● **Anforderung**:
Gib den Abschnitt der Daten von der Zeile mit „catalogue / barcode: US 1450952“ bis zur Zeile mit „collection date: 1917-02-17“ unverändert wieder, beide Zeilen eingeschlossen.

----------------------------------------

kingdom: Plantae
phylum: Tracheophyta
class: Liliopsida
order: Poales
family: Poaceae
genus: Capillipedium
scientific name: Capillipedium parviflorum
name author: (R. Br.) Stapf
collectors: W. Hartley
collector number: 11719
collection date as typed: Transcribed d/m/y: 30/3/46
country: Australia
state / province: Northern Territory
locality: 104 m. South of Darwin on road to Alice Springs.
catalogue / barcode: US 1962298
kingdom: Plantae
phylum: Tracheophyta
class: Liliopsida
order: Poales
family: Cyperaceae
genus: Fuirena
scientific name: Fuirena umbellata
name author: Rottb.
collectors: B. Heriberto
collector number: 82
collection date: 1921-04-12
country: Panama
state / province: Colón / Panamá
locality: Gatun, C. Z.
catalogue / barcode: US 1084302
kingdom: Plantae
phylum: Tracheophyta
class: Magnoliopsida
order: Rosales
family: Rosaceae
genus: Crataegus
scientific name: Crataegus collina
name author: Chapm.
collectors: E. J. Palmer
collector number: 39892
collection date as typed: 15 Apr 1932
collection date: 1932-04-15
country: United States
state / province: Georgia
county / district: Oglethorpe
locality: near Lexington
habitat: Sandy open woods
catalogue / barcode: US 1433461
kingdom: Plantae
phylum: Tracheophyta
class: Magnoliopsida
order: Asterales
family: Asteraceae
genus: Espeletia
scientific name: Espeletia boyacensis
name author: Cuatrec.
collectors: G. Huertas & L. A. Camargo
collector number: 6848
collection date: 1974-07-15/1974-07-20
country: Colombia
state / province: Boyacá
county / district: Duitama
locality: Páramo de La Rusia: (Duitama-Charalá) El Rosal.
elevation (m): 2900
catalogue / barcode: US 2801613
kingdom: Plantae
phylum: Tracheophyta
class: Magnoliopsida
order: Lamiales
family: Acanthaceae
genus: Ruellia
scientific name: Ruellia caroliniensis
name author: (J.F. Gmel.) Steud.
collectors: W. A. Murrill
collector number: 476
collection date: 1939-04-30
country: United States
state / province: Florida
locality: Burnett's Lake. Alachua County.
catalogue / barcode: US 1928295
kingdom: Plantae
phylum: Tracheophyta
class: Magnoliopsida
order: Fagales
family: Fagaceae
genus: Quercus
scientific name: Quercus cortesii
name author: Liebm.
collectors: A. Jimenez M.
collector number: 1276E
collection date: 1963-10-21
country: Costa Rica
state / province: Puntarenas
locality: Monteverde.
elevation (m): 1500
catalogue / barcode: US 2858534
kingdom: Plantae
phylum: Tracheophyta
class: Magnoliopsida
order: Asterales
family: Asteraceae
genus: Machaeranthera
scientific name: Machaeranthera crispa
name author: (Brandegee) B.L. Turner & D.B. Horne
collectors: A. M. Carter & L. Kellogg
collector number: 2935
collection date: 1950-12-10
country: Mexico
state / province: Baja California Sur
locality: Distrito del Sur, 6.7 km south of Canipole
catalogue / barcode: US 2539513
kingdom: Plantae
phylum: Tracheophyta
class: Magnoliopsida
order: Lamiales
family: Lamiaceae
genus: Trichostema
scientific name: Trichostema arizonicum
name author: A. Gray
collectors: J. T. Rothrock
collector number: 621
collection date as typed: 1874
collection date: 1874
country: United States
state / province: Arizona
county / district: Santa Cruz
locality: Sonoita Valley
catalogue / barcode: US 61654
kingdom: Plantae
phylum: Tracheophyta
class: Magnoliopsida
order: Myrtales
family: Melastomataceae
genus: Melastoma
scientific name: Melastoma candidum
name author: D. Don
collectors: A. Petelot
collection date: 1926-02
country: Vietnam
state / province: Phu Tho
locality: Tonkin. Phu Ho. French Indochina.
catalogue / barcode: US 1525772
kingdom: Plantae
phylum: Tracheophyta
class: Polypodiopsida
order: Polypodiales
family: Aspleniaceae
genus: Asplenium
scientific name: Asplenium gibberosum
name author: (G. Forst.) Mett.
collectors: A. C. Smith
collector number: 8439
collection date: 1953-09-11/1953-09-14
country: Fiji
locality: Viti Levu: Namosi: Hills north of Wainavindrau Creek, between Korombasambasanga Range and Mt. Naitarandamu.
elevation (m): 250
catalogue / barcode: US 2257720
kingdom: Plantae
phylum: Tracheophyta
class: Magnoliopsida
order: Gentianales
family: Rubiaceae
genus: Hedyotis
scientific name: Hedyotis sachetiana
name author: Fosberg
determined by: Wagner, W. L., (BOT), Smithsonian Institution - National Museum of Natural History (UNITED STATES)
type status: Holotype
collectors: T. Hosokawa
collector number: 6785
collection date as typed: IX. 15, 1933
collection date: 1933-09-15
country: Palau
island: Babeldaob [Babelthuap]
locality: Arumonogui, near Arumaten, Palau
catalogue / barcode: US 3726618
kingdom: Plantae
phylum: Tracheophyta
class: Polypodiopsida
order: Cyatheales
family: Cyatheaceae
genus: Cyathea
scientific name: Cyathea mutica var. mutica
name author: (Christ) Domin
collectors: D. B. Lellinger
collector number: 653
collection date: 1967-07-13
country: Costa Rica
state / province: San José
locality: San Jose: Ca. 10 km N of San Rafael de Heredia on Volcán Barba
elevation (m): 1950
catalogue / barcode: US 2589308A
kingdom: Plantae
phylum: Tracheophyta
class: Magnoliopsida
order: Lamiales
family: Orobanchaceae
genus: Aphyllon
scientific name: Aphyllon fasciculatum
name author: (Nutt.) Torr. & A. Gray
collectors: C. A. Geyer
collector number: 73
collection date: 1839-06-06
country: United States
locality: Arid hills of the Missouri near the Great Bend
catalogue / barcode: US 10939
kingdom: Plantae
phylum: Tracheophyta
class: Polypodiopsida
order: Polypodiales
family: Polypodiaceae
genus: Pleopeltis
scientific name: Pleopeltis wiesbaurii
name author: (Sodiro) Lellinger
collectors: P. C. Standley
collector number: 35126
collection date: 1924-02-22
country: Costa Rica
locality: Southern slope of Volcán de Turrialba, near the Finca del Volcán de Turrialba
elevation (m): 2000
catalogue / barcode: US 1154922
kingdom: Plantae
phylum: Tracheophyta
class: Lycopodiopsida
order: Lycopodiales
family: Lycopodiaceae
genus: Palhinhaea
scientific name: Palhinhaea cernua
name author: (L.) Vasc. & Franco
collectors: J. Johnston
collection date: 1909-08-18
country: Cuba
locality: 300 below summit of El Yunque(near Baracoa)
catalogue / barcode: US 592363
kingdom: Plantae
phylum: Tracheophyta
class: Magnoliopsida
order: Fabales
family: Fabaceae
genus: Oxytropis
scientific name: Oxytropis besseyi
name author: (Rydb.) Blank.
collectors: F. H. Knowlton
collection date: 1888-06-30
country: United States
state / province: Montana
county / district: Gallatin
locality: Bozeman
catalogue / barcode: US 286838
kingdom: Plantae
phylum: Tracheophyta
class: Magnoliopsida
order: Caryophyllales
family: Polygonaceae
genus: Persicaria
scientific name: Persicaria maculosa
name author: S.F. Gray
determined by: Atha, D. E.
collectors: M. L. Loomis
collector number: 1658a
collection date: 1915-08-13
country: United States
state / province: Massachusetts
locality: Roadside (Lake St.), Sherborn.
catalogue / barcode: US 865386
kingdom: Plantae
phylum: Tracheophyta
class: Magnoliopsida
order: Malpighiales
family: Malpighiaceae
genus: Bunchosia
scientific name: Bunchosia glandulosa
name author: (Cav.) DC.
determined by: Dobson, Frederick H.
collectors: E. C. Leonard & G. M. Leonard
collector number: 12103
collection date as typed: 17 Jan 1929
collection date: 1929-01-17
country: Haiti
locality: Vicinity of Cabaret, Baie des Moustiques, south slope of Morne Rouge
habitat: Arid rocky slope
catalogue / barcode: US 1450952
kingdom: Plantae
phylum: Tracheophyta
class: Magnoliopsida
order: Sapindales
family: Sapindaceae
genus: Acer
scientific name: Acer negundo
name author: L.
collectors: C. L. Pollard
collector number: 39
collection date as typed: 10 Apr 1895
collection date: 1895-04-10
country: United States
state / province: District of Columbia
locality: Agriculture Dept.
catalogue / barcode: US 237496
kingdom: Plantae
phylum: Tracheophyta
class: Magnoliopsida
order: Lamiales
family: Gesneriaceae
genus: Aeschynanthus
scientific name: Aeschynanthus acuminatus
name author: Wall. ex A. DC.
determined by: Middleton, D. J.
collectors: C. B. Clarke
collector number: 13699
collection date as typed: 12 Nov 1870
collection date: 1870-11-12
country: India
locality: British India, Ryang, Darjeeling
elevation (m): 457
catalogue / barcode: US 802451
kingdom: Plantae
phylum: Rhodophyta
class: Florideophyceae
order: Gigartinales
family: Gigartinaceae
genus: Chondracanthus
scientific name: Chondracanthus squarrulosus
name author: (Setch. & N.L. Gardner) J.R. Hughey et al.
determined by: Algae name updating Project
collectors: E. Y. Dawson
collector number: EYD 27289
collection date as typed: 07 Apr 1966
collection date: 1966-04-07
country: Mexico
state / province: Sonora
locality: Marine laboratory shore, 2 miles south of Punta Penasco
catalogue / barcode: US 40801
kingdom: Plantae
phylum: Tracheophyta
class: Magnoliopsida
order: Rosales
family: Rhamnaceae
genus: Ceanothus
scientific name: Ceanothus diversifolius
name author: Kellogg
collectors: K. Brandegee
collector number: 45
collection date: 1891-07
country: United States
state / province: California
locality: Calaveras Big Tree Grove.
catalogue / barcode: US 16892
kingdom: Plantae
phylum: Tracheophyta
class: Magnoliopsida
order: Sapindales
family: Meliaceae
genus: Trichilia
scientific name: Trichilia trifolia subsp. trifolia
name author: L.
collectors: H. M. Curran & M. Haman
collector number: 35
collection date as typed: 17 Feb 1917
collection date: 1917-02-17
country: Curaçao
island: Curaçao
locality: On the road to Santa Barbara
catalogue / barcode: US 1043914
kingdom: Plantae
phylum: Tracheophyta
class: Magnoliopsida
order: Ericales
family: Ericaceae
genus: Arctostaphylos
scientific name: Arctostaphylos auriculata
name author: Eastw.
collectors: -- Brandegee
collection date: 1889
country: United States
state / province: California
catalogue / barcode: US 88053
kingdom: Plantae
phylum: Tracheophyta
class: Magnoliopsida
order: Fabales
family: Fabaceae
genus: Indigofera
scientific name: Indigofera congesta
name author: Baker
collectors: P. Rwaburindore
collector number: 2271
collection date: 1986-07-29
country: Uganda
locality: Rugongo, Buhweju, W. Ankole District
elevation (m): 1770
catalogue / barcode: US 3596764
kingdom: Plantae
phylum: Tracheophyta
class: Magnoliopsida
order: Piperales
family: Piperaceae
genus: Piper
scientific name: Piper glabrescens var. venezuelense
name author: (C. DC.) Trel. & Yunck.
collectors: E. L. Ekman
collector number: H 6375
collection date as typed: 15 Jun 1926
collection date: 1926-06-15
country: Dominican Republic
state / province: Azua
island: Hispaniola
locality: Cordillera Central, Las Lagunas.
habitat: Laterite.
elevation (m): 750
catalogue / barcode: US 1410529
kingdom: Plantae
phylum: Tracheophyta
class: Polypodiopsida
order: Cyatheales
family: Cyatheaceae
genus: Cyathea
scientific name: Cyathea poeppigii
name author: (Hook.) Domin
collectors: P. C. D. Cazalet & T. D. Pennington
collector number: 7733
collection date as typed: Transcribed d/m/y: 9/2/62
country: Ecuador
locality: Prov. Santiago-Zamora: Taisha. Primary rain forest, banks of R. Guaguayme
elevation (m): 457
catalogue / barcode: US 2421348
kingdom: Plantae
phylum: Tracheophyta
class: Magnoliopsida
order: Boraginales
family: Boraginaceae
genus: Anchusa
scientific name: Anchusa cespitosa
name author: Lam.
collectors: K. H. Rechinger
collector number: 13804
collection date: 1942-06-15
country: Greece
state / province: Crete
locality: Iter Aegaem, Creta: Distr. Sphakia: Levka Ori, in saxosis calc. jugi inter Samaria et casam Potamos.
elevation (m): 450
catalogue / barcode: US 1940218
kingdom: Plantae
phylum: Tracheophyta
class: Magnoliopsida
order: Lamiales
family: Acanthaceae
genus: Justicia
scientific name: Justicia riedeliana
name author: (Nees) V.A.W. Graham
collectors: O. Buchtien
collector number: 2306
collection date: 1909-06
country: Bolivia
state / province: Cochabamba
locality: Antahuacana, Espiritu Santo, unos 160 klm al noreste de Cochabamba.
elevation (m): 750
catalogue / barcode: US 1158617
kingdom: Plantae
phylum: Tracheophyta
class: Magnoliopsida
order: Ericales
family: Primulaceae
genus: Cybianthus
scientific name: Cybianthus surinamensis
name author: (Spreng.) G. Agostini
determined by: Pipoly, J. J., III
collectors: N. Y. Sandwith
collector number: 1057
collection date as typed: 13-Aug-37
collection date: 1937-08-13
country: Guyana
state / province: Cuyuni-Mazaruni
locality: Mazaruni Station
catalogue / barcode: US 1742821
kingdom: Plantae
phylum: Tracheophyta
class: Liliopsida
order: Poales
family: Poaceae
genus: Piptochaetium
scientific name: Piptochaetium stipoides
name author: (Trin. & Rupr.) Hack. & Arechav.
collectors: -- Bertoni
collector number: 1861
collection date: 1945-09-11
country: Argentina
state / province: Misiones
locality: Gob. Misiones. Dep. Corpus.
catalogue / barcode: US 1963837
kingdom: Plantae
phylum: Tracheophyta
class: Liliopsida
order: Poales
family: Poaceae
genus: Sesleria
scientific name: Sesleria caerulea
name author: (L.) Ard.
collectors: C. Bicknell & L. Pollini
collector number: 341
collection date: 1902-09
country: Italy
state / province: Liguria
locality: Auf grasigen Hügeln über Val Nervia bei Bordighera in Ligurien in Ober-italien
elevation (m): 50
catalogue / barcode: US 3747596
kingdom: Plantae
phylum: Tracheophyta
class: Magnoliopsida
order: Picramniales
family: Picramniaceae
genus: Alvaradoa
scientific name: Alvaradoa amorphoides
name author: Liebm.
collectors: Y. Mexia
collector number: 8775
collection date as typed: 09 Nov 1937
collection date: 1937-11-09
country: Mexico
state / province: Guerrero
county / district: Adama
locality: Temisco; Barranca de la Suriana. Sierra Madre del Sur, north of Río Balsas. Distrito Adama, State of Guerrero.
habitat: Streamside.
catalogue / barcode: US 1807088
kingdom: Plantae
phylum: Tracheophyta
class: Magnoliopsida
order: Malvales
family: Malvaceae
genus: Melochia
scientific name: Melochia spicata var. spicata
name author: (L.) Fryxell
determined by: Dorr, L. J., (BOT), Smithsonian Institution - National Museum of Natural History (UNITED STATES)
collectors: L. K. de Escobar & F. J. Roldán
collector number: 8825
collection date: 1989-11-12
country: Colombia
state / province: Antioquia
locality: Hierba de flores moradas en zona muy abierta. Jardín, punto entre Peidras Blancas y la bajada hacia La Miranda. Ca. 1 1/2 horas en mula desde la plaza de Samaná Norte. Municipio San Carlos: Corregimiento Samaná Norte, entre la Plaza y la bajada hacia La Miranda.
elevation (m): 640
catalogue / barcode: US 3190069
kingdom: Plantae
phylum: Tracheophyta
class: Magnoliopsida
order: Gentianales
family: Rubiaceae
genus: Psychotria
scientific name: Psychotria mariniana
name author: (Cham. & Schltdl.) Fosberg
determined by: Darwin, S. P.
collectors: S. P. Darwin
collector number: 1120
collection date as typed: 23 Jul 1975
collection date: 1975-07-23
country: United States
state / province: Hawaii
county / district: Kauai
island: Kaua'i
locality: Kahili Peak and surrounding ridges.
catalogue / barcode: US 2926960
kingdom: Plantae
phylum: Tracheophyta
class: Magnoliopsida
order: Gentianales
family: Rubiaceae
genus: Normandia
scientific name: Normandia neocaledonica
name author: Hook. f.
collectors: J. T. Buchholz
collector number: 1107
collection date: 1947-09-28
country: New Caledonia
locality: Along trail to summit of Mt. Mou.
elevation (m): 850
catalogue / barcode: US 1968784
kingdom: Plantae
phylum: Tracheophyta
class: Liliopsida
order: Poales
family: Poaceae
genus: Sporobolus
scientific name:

----------------------------------------

● **Erledigte Aufgabe**:
catalogue / barcode: US 1450952
kingdom: Plantae
phylum: Tracheophyta
class: Magnoliopsida
order: Sapindales
family: Sapindaceae
genus: Acer
scientific name: Acer negundo
name author: L.
collectors: C. L. Pollard
collector number: 39
collection date as typed: 10 Apr 1895
collection date: 1895-04-10
country: United States
state / province: District of Columbia
locality: Agriculture Dept.
catalogue / barcode: US 237496
kingdom: Plantae
phylum: Tracheophyta
class: Magnoliopsida
order: Lamiales
family: Gesneriaceae
genus: Aeschynanthus
scientific name: Aeschynanthus acuminatus
name author: Wall. ex A. DC.
determined by: Middleton, D. J.
collectors: C. B. Clarke
collector number: 13699
collection date as typed: 12 Nov 1870
collection date: 1870-11-12
country: India
locality: British India, Ryang, Darjeeling
elevation (m): 457
catalogue / barcode: US 802451
kingdom: Plantae
phylum: Rhodophyta
class: Florideophyceae
order: Gigartinales
family: Gigartinaceae
genus: Chondracanthus
scientific name: Chondracanthus squarrulosus
name author: (Setch. & N.L. Gardner) J.R. Hughey et al.
determined by: Algae name updating Project
collectors: E. Y. Dawson
collector number: EYD 27289
collection date as typed: 07 Apr 1966
collection date: 1966-04-07
country: Mexico
state / province: Sonora
locality: Marine laboratory shore, 2 miles south of Punta Penasco
catalogue / barcode: US 40801
kingdom: Plantae
phylum: Tracheophyta
class: Magnoliopsida
order: Rosales
family: Rhamnaceae
genus: Ceanothus
scientific name: Ceanothus diversifolius
name author: Kellogg
collectors: K. Brandegee
collector number: 45
collection date: 1891-07
country: United States
state / province: California
locality: Calaveras Big Tree Grove.
catalogue / barcode: US 16892
kingdom: Plantae
phylum: Tracheophyta
class: Magnoliopsida
order: Sapindales
family: Meliaceae
genus: Trichilia
scientific name: Trichilia trifolia subsp. trifolia
name author: L.
collectors: H. M. Curran & M. Haman
collector number: 35
collection date as typed: 17 Feb 1917
collection date: 1917-02-17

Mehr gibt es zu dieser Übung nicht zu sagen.